Bank Loan or Finance Offered by the Dealer?

Almost 2.5 million cars were bought in the UK in 2007, and of these, a huge percentage were purchased by using dealer offered car finance. Even though car sales have been in rapid decline since the onset of the credit crunch, the motorists that are still buying cars are bursting their budgets and wasting money on expensive finance deals offered by the car dealer or reseller that they purchase their vehicle from.
Is it always a bad idea to accept dealer finance?There are some good finance deals out there but generally, you can expect to pay a much higher APR if you take out a finance arrangement offered by the dealer as compared to the sort of interest that you can expect to pay if you take out a bank loan.
Of course, any loan you take out will have an interest rate which will be set against your personal circumstances, however, if you look at the following example it will give you an idea of the kind of prices you are looking at:
For a car costing around £18,000 if you pay a 10% deposit and then take out a dealer finance arrangement, you can expect to pay an APR of around 11.4% - costing just under £3,000 in interest over a three year loan period.
If you were to take out a personal loan with a competitive rate then you can expect to get an APR of 7-8%, which would mean your interest would be around £2,000 - which is a massive saving of £1,000 over the loan period.

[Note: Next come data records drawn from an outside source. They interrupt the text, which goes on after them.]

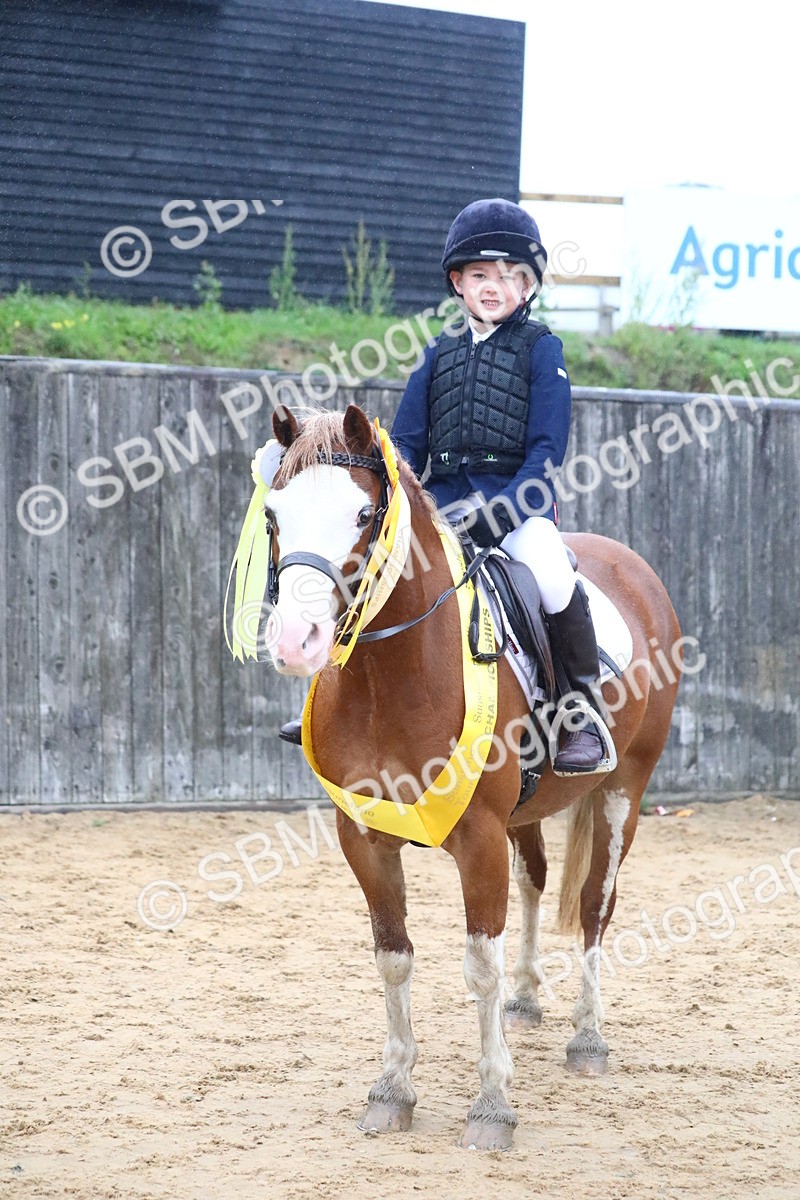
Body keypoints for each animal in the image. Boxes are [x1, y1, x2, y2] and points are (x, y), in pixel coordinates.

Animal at [259, 402, 682, 1151]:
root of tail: (632, 566)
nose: (293, 642)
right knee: (537, 878)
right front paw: (393, 1090)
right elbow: (393, 956)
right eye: (274, 514)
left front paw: (491, 1106)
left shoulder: (480, 837)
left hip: (623, 791)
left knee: (596, 907)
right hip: (529, 815)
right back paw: (528, 1000)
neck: (391, 680)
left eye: (363, 515)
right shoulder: (364, 838)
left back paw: (588, 1038)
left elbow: (479, 965)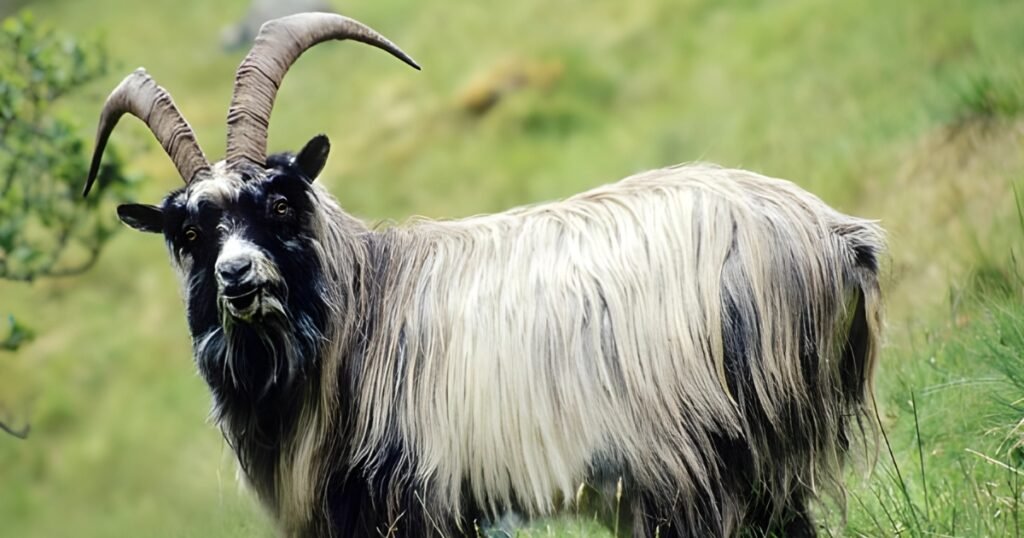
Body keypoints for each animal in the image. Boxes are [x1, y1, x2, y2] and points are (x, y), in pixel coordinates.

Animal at [84, 12, 884, 538]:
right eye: (190, 233)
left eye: (280, 202)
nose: (237, 278)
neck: (366, 307)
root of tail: (832, 238)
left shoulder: (414, 504)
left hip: (695, 466)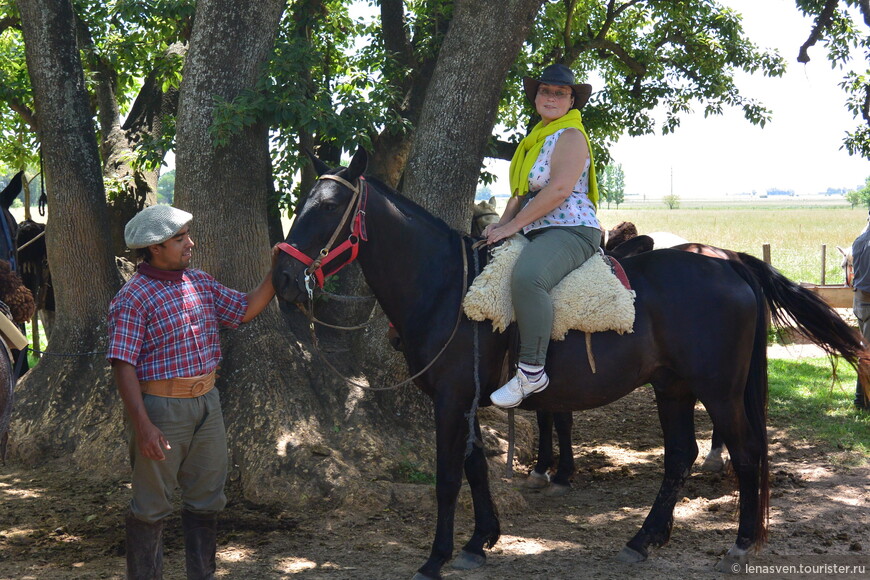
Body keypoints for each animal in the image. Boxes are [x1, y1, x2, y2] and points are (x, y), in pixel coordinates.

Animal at [272, 150, 864, 580]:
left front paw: (436, 558)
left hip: (717, 389)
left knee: (743, 452)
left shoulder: (451, 400)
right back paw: (643, 540)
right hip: (672, 387)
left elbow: (448, 476)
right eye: (302, 202)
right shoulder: (466, 400)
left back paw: (739, 546)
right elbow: (475, 466)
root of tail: (729, 260)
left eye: (329, 207)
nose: (282, 280)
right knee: (680, 456)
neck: (447, 287)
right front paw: (480, 541)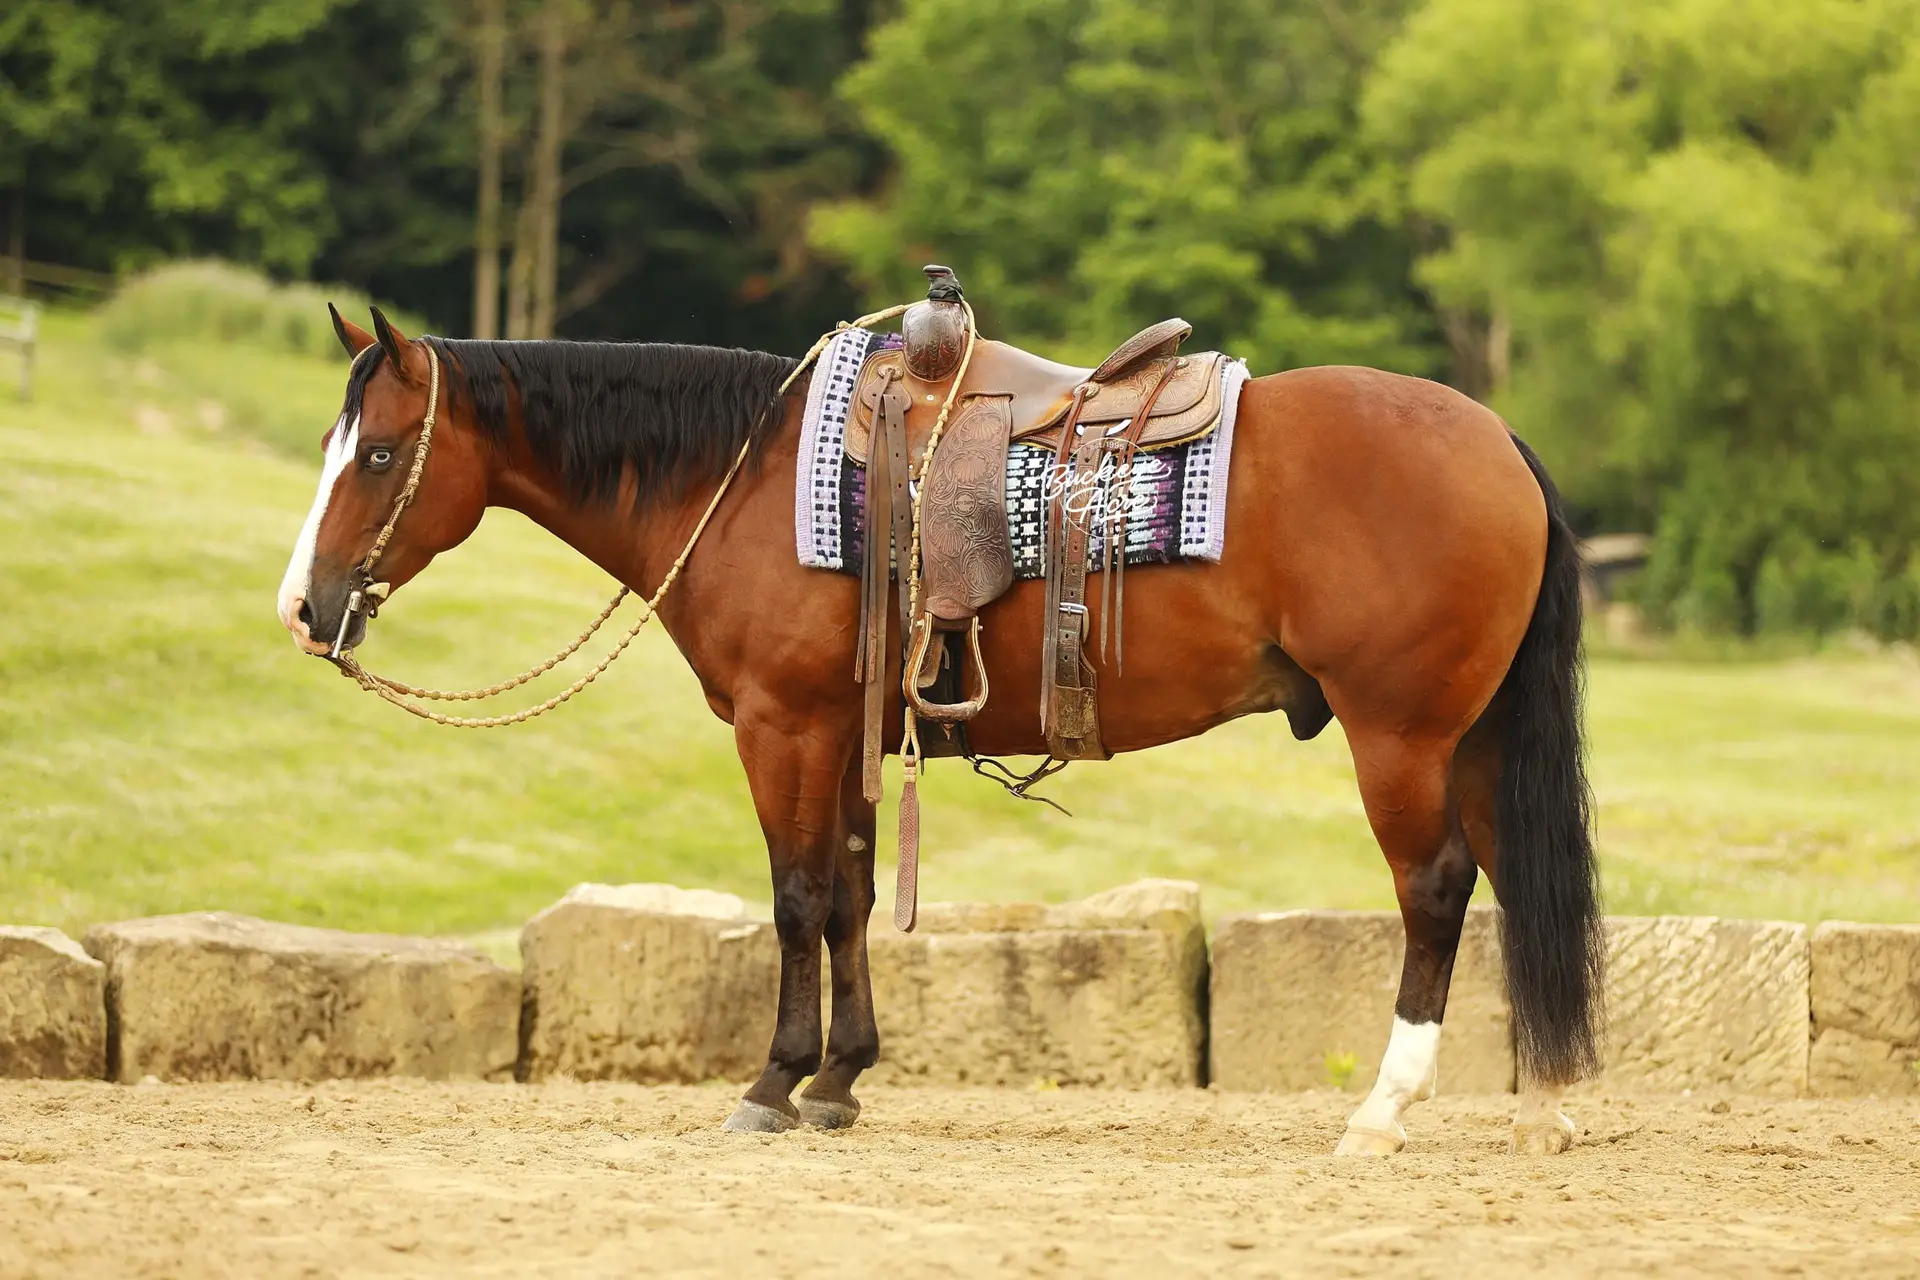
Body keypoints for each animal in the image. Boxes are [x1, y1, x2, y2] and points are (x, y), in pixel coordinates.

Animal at [276, 305, 1604, 1156]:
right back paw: (1544, 1101)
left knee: (1436, 889)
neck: (746, 478)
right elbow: (854, 895)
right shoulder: (850, 732)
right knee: (1515, 883)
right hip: (1474, 738)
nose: (303, 607)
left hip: (1401, 735)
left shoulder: (784, 725)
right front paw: (840, 1077)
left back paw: (1383, 1108)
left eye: (380, 451)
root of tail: (1500, 440)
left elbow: (797, 896)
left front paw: (773, 1080)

So am I Better off Getting a Bank Loan?
It really depends on your personal circumstances, but unless the dealers have some really good deals on then the answer is probably ‘Yes’.If you are thinking of getting a loan you should shop around as there are lots of lenders and loans on the market, and you can save a fortune by choosing the right one. Before you go ahead and make an application, you’ll need to know a little more about the type of loan that you are thinking of taking out. There are two main options – Secured Loans and Unsecured Loans.
Secured Loan
If you are a homeowner then you might be eligible to borrow money in the form of a secured loan. This is also sometimes a better option for people who don't have a great credit rating - but do have a property in their name, but again, this will depend on your individual circumstances. The lender will use your property or other assets as collateral against any risk that you represent to them. You must remember that if you take out a secured loan and you cannot keep up the repayments then it is likely that you will lose your home.Unsecured Loans
Unsecured loans are very popular and there are loads available on the market. A good option if you are not a homeowner as the lender does not secure the loan against any of your assets. Because of this they are far less likely to lend to anyone they consider to be a risk, so if you've not got a good credit history it is unlikely you'll qualify for this type of loan. Because the risk is higher, you'll usually have to borrow less than you could if you were taking out a secured loan, or the loan term may be shorter.Remember that although property is not secured against your loan, you will be taken to court if you don't make your regular payments as agreed.
If you are thinking of buying a car through credit there are a couple of ‘golden rules’ that you should make sure you follow to get the best deal:
- Shop around – visit loan comparison websites and banking websites to get the best deals
- Never accept the first deal that you are offered
- Don't be afraid to haggle – what’s the worst that can happen?
- Do some research – see if you can pay a little more per month and get a lower interest rate or a shorter loan term – either way you'll save money.